The indices mentioned help us to gauge the current level of uncertainty, as well as its relationship with economic activity. However, increases in uncertainty tend to be accompanied by other phenomena which also affect economic activity. To what extent can a rise in uncertainty reduce economic activity growth? In order to better identify the direct impact of uncertainty, we use a statistical technique4 which allows us to quantify the impact on the Spanish economy over time of an uncertainty shock with external origins. In this case, the estimates suggest that an uncertainty shock such as the one observed to date due to the war in Ukraine could result in a 0.6-pp slowdown in year-on-year GDP growth in Q2 2022.

Thus, the rise in uncertainty that is currently occurring could have a significant impact on economic activity.
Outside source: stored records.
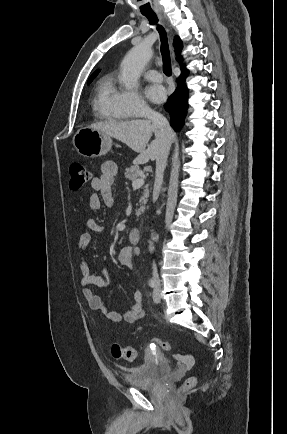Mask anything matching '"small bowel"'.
Here are the masks:
<instances>
[{"label": "small bowel", "mask_w": 287, "mask_h": 434, "mask_svg": "<svg viewBox=\"0 0 287 434\" xmlns=\"http://www.w3.org/2000/svg\"><path fill=\"white\" fill-rule=\"evenodd\" d=\"M117 174V165L114 161H105L101 165V173L91 179V187L95 191L88 198L90 209L99 210L103 204L112 206L113 196L111 192ZM105 230L104 226L98 223L94 218H88L84 224V231L80 234L77 247L81 252H85L92 238V233L101 234ZM117 262L120 266L130 269L133 266V249L132 247L122 248L117 255ZM81 291L86 299L90 309L103 313L108 320L112 322L132 323L141 319L144 315L142 307V293L136 291L133 293V304L129 310L123 313L110 311L100 296L92 287H104L108 284V269L104 266L99 274H92L85 257L79 264ZM193 359L185 361V367L190 369L193 366Z\"/></svg>", "instance_id": "1"}]
</instances>
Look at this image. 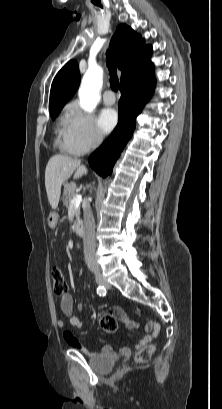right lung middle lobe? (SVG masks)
<instances>
[{"label": "right lung middle lobe", "mask_w": 222, "mask_h": 409, "mask_svg": "<svg viewBox=\"0 0 222 409\" xmlns=\"http://www.w3.org/2000/svg\"><path fill=\"white\" fill-rule=\"evenodd\" d=\"M61 109L50 111L51 117L54 119L60 112Z\"/></svg>", "instance_id": "obj_1"}]
</instances>
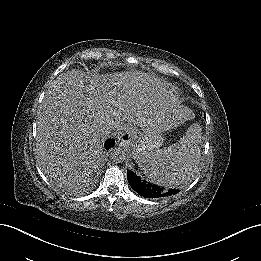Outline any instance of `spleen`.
<instances>
[{
	"label": "spleen",
	"mask_w": 261,
	"mask_h": 261,
	"mask_svg": "<svg viewBox=\"0 0 261 261\" xmlns=\"http://www.w3.org/2000/svg\"><path fill=\"white\" fill-rule=\"evenodd\" d=\"M200 130L198 125H191L185 136L178 142L149 152L138 162V165L157 184L166 187L181 185L187 177L186 174L189 175L193 167L199 163ZM180 168L187 169L189 174L178 172L177 169Z\"/></svg>",
	"instance_id": "spleen-1"
}]
</instances>
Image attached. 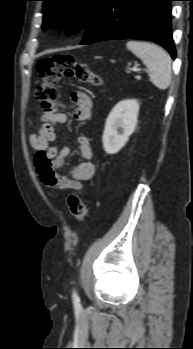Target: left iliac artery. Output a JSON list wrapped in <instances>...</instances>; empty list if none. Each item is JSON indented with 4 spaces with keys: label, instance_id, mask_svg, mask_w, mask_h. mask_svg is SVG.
I'll use <instances>...</instances> for the list:
<instances>
[{
    "label": "left iliac artery",
    "instance_id": "left-iliac-artery-1",
    "mask_svg": "<svg viewBox=\"0 0 193 349\" xmlns=\"http://www.w3.org/2000/svg\"><path fill=\"white\" fill-rule=\"evenodd\" d=\"M72 299L75 307H81L79 296L75 290H73Z\"/></svg>",
    "mask_w": 193,
    "mask_h": 349
}]
</instances>
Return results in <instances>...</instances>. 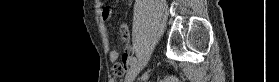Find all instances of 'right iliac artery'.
I'll return each mask as SVG.
<instances>
[{"label": "right iliac artery", "mask_w": 279, "mask_h": 82, "mask_svg": "<svg viewBox=\"0 0 279 82\" xmlns=\"http://www.w3.org/2000/svg\"><path fill=\"white\" fill-rule=\"evenodd\" d=\"M136 62H137V58H133V61H132V63H131V66L135 65Z\"/></svg>", "instance_id": "right-iliac-artery-1"}]
</instances>
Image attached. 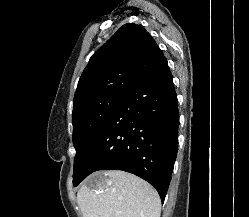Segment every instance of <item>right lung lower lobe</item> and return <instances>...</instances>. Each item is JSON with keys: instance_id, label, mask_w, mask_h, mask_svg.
I'll return each instance as SVG.
<instances>
[{"instance_id": "1", "label": "right lung lower lobe", "mask_w": 249, "mask_h": 217, "mask_svg": "<svg viewBox=\"0 0 249 217\" xmlns=\"http://www.w3.org/2000/svg\"><path fill=\"white\" fill-rule=\"evenodd\" d=\"M178 100L163 57L119 102L79 165L77 186L97 170H123L148 181L163 202L178 149Z\"/></svg>"}]
</instances>
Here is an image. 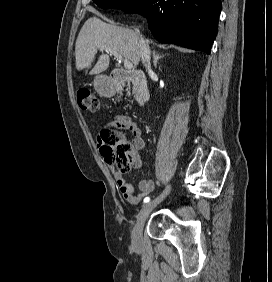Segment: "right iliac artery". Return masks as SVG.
Listing matches in <instances>:
<instances>
[{"label": "right iliac artery", "instance_id": "1", "mask_svg": "<svg viewBox=\"0 0 272 282\" xmlns=\"http://www.w3.org/2000/svg\"><path fill=\"white\" fill-rule=\"evenodd\" d=\"M150 201V198L149 197H146L145 199H144V203H147V202H149Z\"/></svg>", "mask_w": 272, "mask_h": 282}]
</instances>
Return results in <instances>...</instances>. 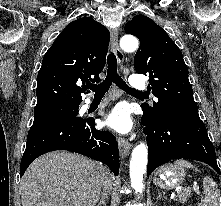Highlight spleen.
I'll return each mask as SVG.
<instances>
[{"instance_id":"obj_1","label":"spleen","mask_w":221,"mask_h":206,"mask_svg":"<svg viewBox=\"0 0 221 206\" xmlns=\"http://www.w3.org/2000/svg\"><path fill=\"white\" fill-rule=\"evenodd\" d=\"M175 165H178L180 167L192 168L195 169L196 172L199 171L190 162L186 160H177L175 162ZM203 187L205 197L203 200H201L198 206H221V197L219 201V190L217 184L210 176L204 177Z\"/></svg>"}]
</instances>
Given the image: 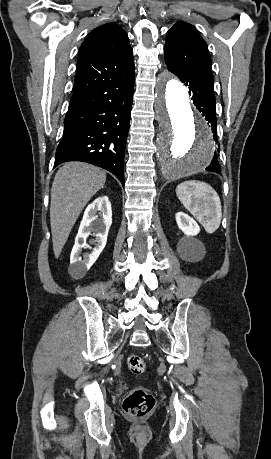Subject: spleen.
Segmentation results:
<instances>
[{
	"mask_svg": "<svg viewBox=\"0 0 271 459\" xmlns=\"http://www.w3.org/2000/svg\"><path fill=\"white\" fill-rule=\"evenodd\" d=\"M176 194L181 204L195 216L208 233H213L219 228L222 220L221 202L211 186L191 180L179 184Z\"/></svg>",
	"mask_w": 271,
	"mask_h": 459,
	"instance_id": "3e777b00",
	"label": "spleen"
}]
</instances>
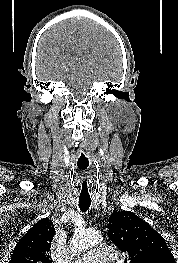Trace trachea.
<instances>
[{
	"label": "trachea",
	"instance_id": "1",
	"mask_svg": "<svg viewBox=\"0 0 178 263\" xmlns=\"http://www.w3.org/2000/svg\"><path fill=\"white\" fill-rule=\"evenodd\" d=\"M81 169L82 171L85 170V168L82 167ZM79 192V208L82 212H86L91 205V197L86 179L82 180V182L80 183Z\"/></svg>",
	"mask_w": 178,
	"mask_h": 263
}]
</instances>
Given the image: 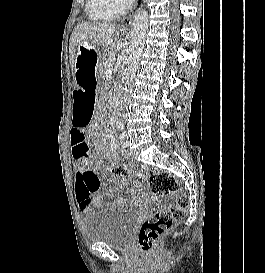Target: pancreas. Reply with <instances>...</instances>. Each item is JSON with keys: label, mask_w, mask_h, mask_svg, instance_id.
<instances>
[{"label": "pancreas", "mask_w": 265, "mask_h": 273, "mask_svg": "<svg viewBox=\"0 0 265 273\" xmlns=\"http://www.w3.org/2000/svg\"><path fill=\"white\" fill-rule=\"evenodd\" d=\"M115 56L116 54L114 52H109L107 55L103 57L102 61L98 65L97 71L98 77L100 78L106 77V70L113 65Z\"/></svg>", "instance_id": "pancreas-1"}]
</instances>
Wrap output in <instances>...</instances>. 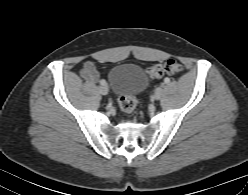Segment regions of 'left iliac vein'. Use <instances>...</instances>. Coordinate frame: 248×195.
<instances>
[{
    "label": "left iliac vein",
    "mask_w": 248,
    "mask_h": 195,
    "mask_svg": "<svg viewBox=\"0 0 248 195\" xmlns=\"http://www.w3.org/2000/svg\"><path fill=\"white\" fill-rule=\"evenodd\" d=\"M161 96H162V89H161V88H158V89L155 91V93H154V98H155L156 100H158V99L161 98Z\"/></svg>",
    "instance_id": "obj_1"
}]
</instances>
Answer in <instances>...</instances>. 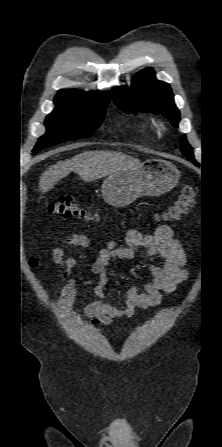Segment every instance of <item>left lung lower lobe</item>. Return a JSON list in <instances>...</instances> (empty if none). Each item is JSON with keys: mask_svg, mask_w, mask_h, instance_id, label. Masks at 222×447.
I'll return each instance as SVG.
<instances>
[{"mask_svg": "<svg viewBox=\"0 0 222 447\" xmlns=\"http://www.w3.org/2000/svg\"><path fill=\"white\" fill-rule=\"evenodd\" d=\"M192 162L197 166L199 165L195 160H193Z\"/></svg>", "mask_w": 222, "mask_h": 447, "instance_id": "1", "label": "left lung lower lobe"}]
</instances>
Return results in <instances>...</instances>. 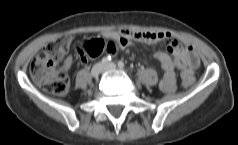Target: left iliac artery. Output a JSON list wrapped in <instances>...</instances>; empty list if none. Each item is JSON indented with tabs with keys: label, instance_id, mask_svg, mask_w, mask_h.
<instances>
[{
	"label": "left iliac artery",
	"instance_id": "obj_1",
	"mask_svg": "<svg viewBox=\"0 0 238 145\" xmlns=\"http://www.w3.org/2000/svg\"><path fill=\"white\" fill-rule=\"evenodd\" d=\"M118 66H119V68H124V67H125V64H124L123 61H119V62H118Z\"/></svg>",
	"mask_w": 238,
	"mask_h": 145
}]
</instances>
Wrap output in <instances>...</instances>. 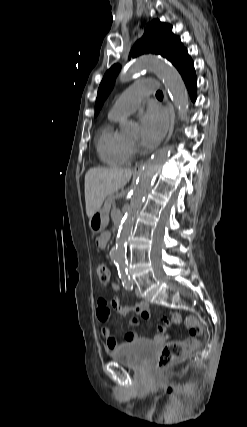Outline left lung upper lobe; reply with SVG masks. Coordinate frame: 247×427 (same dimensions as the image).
I'll return each instance as SVG.
<instances>
[{
  "label": "left lung upper lobe",
  "instance_id": "1",
  "mask_svg": "<svg viewBox=\"0 0 247 427\" xmlns=\"http://www.w3.org/2000/svg\"><path fill=\"white\" fill-rule=\"evenodd\" d=\"M149 53L163 56L176 68L190 58L180 38L172 33V26L161 23L158 19L148 23L144 35L135 43L129 57ZM120 68V65L115 64L105 73L98 89L95 115L99 113L104 100L107 98Z\"/></svg>",
  "mask_w": 247,
  "mask_h": 427
}]
</instances>
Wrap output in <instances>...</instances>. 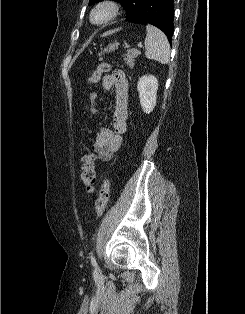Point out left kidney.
Here are the masks:
<instances>
[{
	"mask_svg": "<svg viewBox=\"0 0 245 314\" xmlns=\"http://www.w3.org/2000/svg\"><path fill=\"white\" fill-rule=\"evenodd\" d=\"M137 90L139 93L142 110L146 114L151 113L156 105L157 100V78L153 75H144L140 77L137 83Z\"/></svg>",
	"mask_w": 245,
	"mask_h": 314,
	"instance_id": "obj_1",
	"label": "left kidney"
}]
</instances>
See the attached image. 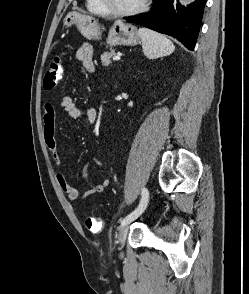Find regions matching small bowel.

Whether or not this ends up happening will depend, above all, on how the conflict develops, and this is very difficult to foresee. However, it will also depend on the speed and effectiveness of the economic policy measures that are put in place.

On the one hand, the ECB has already made it clear that it will adapt its course of action according to the circumstances and, therefore, that it is ready to adjust the various tools which it has at its disposal if necessary. From the point of view of fiscal policy, it is important that any action taken is swift and effective, helping the groups and sectors that are hardest hit by the crisis and creating a framework of confidence for the economy as a whole.

  • 4. The technique in question is a vector autoregressive (VAR) model. See details in the notes of the third chart.
Spain: response of year-on-year GDP growth to a Europe-wide uncertainty shock
What channels have we considered in estimating the impact of this uncertainty?

Our model captures an erosion of economic growth due to the impact of the uncertainty shock on consumers, businesses and the financial markets. In this exercise, we assume that the financial variables are first affected by the shock, and that this shock is then also transmitted to the macroeconomic variables of the real economy. On the one hand, when analysing the impact of an uncertainty shock consistent with the rise in the geopolitical risk index that was observed following the start of the Russian offensive, the risk premium shows an increase in the short term, while consumer confidence is eroded. In this context, investment growth contracts (by approximately 1.2 pps in year-on-year terms), as some companies postpone their investment plans until they have greater visibility.

The impact of this uncertainty shock on the average growth of 2022 in Spain could lead to a reduction of 0.2 pps.5 That said, this is assuming that the conflict will be de-escalated in the coming months and that we will not experience the same degree of uncertainty in the second half of the year. If the conflict were to draw out for longer, the toll on growth would be greater.

  • 5. This impact is similar to that which we obtain using the CaixaBank Research semi-structural model for the Spanish economy (see «Modelo semiestructural de CaixaBank Research para España», Working Paper 01/21, content available in Spanish). According to this model, the reduction in GDP growth resulting from the uncertainty effect would amount to 0.3 pps when we consider a scenario in which the conflict is de-escalated within a few months.